Material to process ->
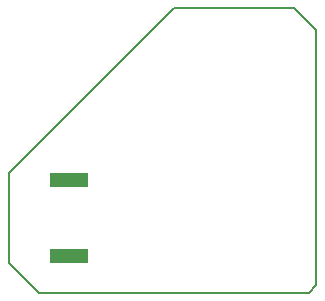
<source format=gbp>
G75*
%MOIN*%
%OFA0B0*%
%FSLAX25Y25*%
%IPPOS*%
%LPD*%
%AMOC8*
5,1,8,0,0,1.08239X$1,22.5*
%
%ADD10C,0.00600*%
%ADD11R,0.12500X0.04900*%
D10*
X0011300Y0001300D02*
X0001300Y0011300D01*
X0001300Y0041300D01*
X0056300Y0096300D01*
X0096300Y0096300D01*
X0103800Y0088800D01*
X0103800Y0003800D01*
X0101300Y0001300D01*
X0011300Y0001300D01*
D11*
X0021300Y0013750D03*
X0021300Y0038850D03*
M02*

</source>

Task to complete -> When a record holds a picture, leave that picture out; copy the rest verbatim.

Task output ->
<source format=gbp>
G75*
%MOIN*%
%OFA0B0*%
%FSLAX25Y25*%
%IPPOS*%
%LPD*%
%AMOC8*
5,1,8,0,0,1.08239X$1,22.5*
%
%ADD10C,0.00600*%
%ADD11R,0.12500X0.04900*%
D10*
X0011300Y0001300D02*
X0001300Y0011300D01*
X0001300Y0041300D01*
X0056300Y0096300D01*
X0096300Y0096300D01*
X0103800Y0088800D01*
X0103800Y0003800D01*
X0101300Y0001300D01*
X0011300Y0001300D01*
D11*
X0021300Y0013750D03*
X0021300Y0038850D03*
M02*

</source>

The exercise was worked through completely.